Aptly called “Brutalism,” it theoretically discarded facades and pretense in favor of exposing the actual building itself, the concrete and steel that held it together. It also tended to discard traditional forms, breaking buildings up into groups of boxes.
Brutalism and I are peers; it’s about the same age as I am, and we grew up together in many ways. I spent years working in the hideous main building on Dow Jones’s South Brunswick campus, a bizarre construction of overhanging concrete boxes and pillars, and grew up playing in and around the Society of St Paul building in Staten Island, although perhaps that’s a bit too fanciful to be considered truly Brutalist. But as a child of the late 60s and 70s, I grew up with a lot of unrelievedly ugly crap — polyester leisure suits, platform shoes, progressive rock music — so I don’t have a lot of nostalgia for the cultural tropes of my childhood. We may have grown up together, Brutalism, but I don’t like the way you’ve turned out.
The style certainly has its defenders.
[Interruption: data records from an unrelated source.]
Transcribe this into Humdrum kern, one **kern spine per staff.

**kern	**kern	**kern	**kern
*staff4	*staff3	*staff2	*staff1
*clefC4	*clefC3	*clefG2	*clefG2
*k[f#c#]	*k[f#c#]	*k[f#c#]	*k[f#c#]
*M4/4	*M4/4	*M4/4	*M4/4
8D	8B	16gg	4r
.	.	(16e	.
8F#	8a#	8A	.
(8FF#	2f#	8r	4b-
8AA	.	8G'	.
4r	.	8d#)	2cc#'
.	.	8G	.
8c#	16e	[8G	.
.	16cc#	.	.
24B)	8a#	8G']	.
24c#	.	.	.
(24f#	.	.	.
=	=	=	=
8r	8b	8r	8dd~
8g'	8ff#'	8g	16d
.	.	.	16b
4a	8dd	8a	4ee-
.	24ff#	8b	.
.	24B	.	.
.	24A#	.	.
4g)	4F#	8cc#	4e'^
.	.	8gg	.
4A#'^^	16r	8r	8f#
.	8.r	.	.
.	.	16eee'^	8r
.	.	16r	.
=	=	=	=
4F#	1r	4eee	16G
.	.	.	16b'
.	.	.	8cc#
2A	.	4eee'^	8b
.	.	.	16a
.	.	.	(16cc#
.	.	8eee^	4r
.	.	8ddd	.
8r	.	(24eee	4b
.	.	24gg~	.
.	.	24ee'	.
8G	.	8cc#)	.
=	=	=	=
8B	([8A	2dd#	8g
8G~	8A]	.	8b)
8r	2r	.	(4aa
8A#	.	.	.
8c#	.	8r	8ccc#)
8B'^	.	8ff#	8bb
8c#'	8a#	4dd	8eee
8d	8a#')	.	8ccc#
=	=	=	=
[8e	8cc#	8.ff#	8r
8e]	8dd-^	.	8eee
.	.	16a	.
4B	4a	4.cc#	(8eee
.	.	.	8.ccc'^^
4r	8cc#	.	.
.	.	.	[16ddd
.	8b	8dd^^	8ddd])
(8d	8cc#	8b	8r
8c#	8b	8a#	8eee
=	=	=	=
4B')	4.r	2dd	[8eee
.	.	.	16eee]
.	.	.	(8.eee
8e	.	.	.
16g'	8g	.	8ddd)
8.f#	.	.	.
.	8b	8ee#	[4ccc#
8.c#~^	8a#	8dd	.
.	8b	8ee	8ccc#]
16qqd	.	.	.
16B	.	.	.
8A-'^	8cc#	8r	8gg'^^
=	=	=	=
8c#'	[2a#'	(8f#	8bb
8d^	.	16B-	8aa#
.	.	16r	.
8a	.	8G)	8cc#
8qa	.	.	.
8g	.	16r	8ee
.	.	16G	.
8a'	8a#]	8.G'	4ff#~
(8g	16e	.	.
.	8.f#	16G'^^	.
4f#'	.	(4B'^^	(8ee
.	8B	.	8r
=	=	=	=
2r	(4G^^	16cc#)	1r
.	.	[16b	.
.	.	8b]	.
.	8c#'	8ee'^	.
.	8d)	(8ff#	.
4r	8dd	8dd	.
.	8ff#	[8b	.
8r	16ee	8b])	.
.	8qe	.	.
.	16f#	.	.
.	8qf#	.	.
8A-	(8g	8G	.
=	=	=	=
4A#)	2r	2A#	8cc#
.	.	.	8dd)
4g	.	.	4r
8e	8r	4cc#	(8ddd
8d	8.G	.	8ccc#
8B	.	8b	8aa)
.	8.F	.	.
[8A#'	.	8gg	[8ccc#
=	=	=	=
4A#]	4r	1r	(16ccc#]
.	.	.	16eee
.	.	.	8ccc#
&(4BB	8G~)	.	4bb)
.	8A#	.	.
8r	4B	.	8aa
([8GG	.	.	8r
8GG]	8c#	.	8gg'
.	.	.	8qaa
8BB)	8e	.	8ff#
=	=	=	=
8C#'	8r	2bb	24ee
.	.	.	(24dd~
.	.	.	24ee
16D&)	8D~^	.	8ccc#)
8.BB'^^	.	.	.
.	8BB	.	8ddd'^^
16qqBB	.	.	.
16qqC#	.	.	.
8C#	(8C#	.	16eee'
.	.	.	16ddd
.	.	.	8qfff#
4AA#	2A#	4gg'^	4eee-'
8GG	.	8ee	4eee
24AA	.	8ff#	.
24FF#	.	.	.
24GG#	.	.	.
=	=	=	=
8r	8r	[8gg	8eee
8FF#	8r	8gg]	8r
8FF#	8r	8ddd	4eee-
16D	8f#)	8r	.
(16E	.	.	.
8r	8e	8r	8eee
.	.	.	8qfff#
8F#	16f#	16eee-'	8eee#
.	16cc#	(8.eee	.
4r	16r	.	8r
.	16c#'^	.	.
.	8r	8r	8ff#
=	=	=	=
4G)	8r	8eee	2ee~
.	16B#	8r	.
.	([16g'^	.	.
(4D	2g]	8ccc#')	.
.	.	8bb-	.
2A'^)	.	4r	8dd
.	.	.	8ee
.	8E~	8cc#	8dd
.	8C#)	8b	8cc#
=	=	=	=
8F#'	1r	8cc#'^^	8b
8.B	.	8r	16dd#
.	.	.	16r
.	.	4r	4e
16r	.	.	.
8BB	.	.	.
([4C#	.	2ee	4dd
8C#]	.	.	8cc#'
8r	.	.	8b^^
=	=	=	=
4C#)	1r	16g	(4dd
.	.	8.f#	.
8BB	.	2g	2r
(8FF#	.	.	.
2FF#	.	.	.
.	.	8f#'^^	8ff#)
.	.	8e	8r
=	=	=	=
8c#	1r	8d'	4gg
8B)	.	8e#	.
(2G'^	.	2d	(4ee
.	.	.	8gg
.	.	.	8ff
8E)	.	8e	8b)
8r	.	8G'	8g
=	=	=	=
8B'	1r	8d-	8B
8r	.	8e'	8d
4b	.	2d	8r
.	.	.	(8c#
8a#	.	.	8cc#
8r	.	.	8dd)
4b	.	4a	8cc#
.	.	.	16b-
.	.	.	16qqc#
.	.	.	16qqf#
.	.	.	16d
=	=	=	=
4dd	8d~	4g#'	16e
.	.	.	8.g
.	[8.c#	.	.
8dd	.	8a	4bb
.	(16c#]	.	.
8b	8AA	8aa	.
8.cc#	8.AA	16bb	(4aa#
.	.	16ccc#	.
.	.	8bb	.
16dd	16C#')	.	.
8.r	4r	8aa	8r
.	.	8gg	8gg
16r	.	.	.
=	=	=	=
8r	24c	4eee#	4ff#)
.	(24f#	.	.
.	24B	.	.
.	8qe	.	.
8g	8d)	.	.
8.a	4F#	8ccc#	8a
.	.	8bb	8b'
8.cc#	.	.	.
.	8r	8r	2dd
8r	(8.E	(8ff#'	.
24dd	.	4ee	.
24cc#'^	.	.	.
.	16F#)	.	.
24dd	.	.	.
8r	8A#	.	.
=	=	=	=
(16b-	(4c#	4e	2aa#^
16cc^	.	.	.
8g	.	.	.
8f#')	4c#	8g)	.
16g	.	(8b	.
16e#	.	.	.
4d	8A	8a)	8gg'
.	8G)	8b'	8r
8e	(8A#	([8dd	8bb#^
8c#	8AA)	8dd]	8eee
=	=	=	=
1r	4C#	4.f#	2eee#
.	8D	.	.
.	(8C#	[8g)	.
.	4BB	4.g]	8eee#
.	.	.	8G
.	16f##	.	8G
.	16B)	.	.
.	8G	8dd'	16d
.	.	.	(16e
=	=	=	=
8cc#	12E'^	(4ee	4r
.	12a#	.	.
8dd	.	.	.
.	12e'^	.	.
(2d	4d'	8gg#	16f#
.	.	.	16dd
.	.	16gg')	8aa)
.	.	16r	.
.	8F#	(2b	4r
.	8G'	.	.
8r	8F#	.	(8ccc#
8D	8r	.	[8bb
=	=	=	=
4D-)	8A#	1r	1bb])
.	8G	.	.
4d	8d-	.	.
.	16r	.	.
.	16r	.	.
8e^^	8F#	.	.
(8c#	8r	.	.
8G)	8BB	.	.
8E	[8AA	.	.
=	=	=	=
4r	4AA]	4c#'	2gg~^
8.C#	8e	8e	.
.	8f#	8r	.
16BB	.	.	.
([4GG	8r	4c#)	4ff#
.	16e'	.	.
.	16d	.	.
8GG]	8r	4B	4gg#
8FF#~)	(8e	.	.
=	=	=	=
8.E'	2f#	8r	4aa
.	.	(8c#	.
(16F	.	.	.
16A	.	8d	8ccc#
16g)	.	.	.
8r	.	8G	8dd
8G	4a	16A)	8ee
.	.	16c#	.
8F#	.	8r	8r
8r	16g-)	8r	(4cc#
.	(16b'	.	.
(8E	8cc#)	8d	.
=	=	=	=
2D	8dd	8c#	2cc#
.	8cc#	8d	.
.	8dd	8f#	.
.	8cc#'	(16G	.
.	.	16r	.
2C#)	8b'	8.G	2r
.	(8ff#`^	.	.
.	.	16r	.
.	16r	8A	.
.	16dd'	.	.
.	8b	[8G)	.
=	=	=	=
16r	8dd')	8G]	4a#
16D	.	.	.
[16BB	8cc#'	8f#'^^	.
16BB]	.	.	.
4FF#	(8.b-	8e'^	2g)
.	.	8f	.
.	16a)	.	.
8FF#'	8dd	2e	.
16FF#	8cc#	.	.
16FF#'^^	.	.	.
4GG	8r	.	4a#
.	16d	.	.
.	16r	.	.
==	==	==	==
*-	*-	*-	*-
Some Brutalist buildings are fascinating, and sometimes they fit in to their surroundings — for some strange reason I have always liked the Barbican in London, but that was built on postwar ruins, and London is all about weird contrasts in architecture and time. (One of the best places to see remains of London’s original city walls is on the grounds of the Barbican.)
So, should they tear down the Government Center? Isn’t that bizarre design just perfect for a “Government Center”? There’s nothing else like it anywhere in Orange County and certainly not in Goshen, a sleepy little Victorian town that I used to drive through when I worked for Ottaway Newspapers in nearby Campbell Hall. Should we work to save these buildings?
At first, I thought, hell no. It’s hideous and it sticks out like a sore thumb in an otherwise rather pretty downtown. Then I thought, this exact kind of thinking led to the destruction of Penn Station — it’s old, it doesn’t fit in, it’s standing in the way of progress. And then I think, Penn Station was breathtakingly beautiful and would be a wonderful landmark if we still had it today, so much better than the current rathole and the beyond-hideous Madison Square Garden (public architecture enemy number one on the Times’s list of buildings that should be torn down).
If Orange County were to spend money it doesn’t have to fix up and renovate the building (it’s currently abandoned; like many of these structures, it was always leaky and was damaged in Hurricane Irene), would people in the future thank us for it? Or would they wonder why we bothered?